Philadelphia is notable as one of the first big Hollywood movies to bring up the subject of AIDS, and Tom Hanks got his first Oscar for playing the leading role in it.

Tropes:

  • A Worldwide Punomenon: The intro shows a store named "Condom Nation"
  • Amoral Attorney: Andrew's former employers.
  • Birth-Death Juxtaposition: Just count the babies at that funeral...
  • Bittersweet Ending: Andrew wins his case, but is unable to be present when it happens and dies soon after.
  • Bury Your Gays: Andrew.
  • But Not Too Gay: It received (and continues to receive) a lot of criticism for this, to the point where Tom Hanks addressed the issue in The Celluloid Closet.
  • Camp Gay: Several of the guests during the party that Andrew and Miguel hold. Quentin Crisp, who as a real-life example of a Camp Gay also makes an appearance, though doesn't have any dialogue. However, Andrew also shows shades of this in a scene where he puts on opera music and explains it for Joe.
  • Catch Phrase: "Explain it to me like I'm a [random single-digit age] year old"
  • Courtroom Antics
  • Cut Himself Shaving: Andrew explains the first mark on his face as a bruise.
  • Evil Lawyer Joke: "What do you call a thousand lawyers chained together at the bottom of the ocean?" "A good start."
  • Executive Meddling: Several scenes depicting a more intimate relationship between Andrew and Miguel were chopped out by the studio.
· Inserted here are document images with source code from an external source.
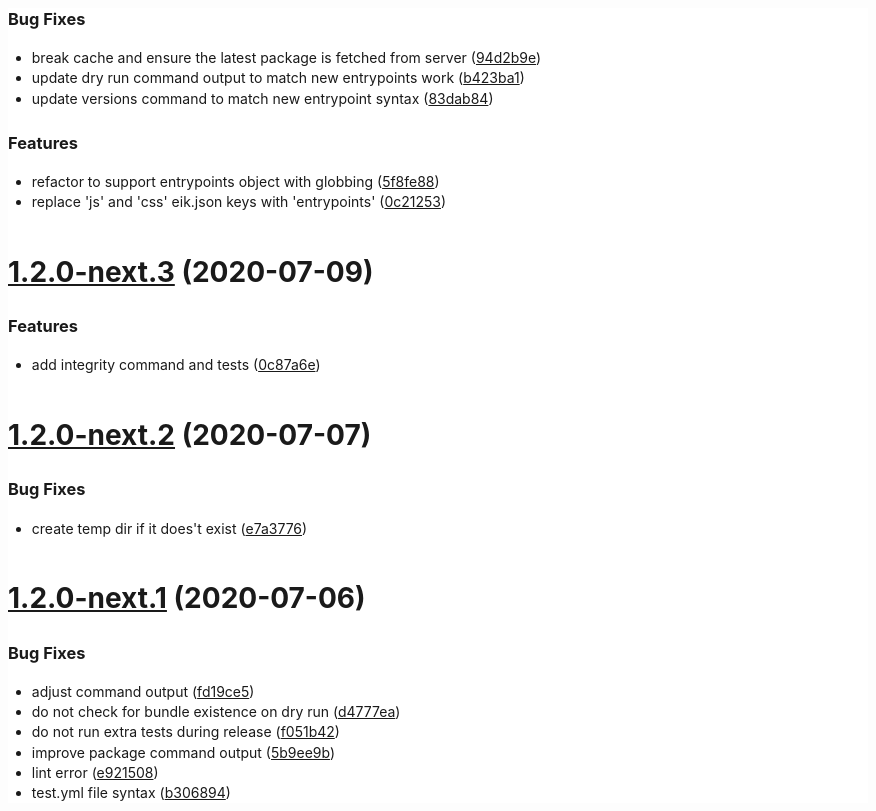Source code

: 
### Bug Fixes

* break cache and ensure the latest package is fetched from server ([94d2b9e](https://github.com/eik-lib/cli/commit/94d2b9ee7755053f5b10bafc310a22b4725a54e9))
* update dry run command output to match new entrypoints work ([b423ba1](https://github.com/eik-lib/cli/commit/b423ba1f548261f83f8ca0cc069143b3b472642e))
* update versions command to match new entrypoint syntax ([83dab84](https://github.com/eik-lib/cli/commit/83dab84c4be8b15eea5f50d47bb913c4f3e8e8d2))


### Features

* refactor to support entrypoints object with globbing ([5f8fe88](https://github.com/eik-lib/cli/commit/5f8fe883c21f694ebca37cb863e508794074c54a))
* replace 'js' and 'css' eik.json keys with 'entrypoints' ([0c21253](https://github.com/eik-lib/cli/commit/0c212537ddb2b912fa47ea24f692756d403d0f10))

# [1.2.0-next.3](https://github.com/eik-lib/cli/compare/v1.2.0-next.2...v1.2.0-next.3) (2020-07-09)


### Features

* add integrity command and tests ([0c87a6e](https://github.com/eik-lib/cli/commit/0c87a6e410947fe124dcb2b2e7e7b3d27b62b4c4))

# [1.2.0-next.2](https://github.com/eik-lib/cli/compare/v1.2.0-next.1...v1.2.0-next.2) (2020-07-07)


### Bug Fixes

* create temp dir if it does't exist ([e7a3776](https://github.com/eik-lib/cli/commit/e7a37763086bc931f55a76d0d8afeea7c2147467))

# [1.2.0-next.1](https://github.com/eik-lib/cli/compare/v1.1.1...v1.2.0-next.1) (2020-07-06)


### Bug Fixes

* adjust command output ([fd19ce5](https://github.com/eik-lib/cli/commit/fd19ce528fed6a1d0446f320009923de74d001f5))
* do not check for bundle existence on dry run ([d4777ea](https://github.com/eik-lib/cli/commit/d4777ea612bb93292a13f157bfb4d731e093106e))
* do not run extra tests during release ([f051b42](https://github.com/eik-lib/cli/commit/f051b4274df8ef7ef8e31d41bdfdb10c9a9b300c))
* improve package command output ([5b9ee9b](https://github.com/eik-lib/cli/commit/5b9ee9b684e7e02e3267527bfee2c5cca5586917))
* lint error ([e921508](https://github.com/eik-lib/cli/commit/e9215084233a4a3023736742b1eab5cb9be4a461))
* test.yml file syntax ([b306894](https://github.com/eik-lib/cli/commit/b30689472c2cda898aa872b305449925c273566c))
They also attempted to block the casting of the HIV-positive Ron Vawter, until director Jonathan Demme pointed out how hypocritical this would be in the face of the film's message.
  • Fan Disservice: Andrew opening his shirt to show the jury his sores.
  • Five-Token Band: Well, it was The Nineties, after all
  • Gay Aesop
  • Good Victims, Bad Victims: Invoked. When Andrew is suing his former firm for AIDS discrimination and bring up a woman working at the firm who also had AIDS, Andrew's former co-workers express their sympathy for her, pointing out the fact that she had contracted HIV from a blood transfusion. However, they not-so-subtly blame Andrew for his illness, given that he is gay and contracted HIV from an unsafe sexual encounter with a stranger he met at an adult theater.
  • Happier Home Movie
  • Ill Man
  • Inspirationally Disadvantaged: Andrew can be seen as this.
  • Ivy League for Everyone: Andy is a graduate of Penn, and so is the only student that we run into.
  • Magical Queer
  • Punch Clock Villain: The Lawyers representing Andrew's former employers.
  • Satellite Character: Arguably his entire family.
  • Straight Gay: Andy and Miguel act more like best friends than lovers. The student who tries to proposition Joe in the drug store is also an example.
  • Troubled Sympathetic Bigot: Joe is himself quite homophobic at the outset. Getting to know Andrew over the course of the trial changes this.
  • WHAM Scene: Andrew's sudden collapse in the middle of the trial.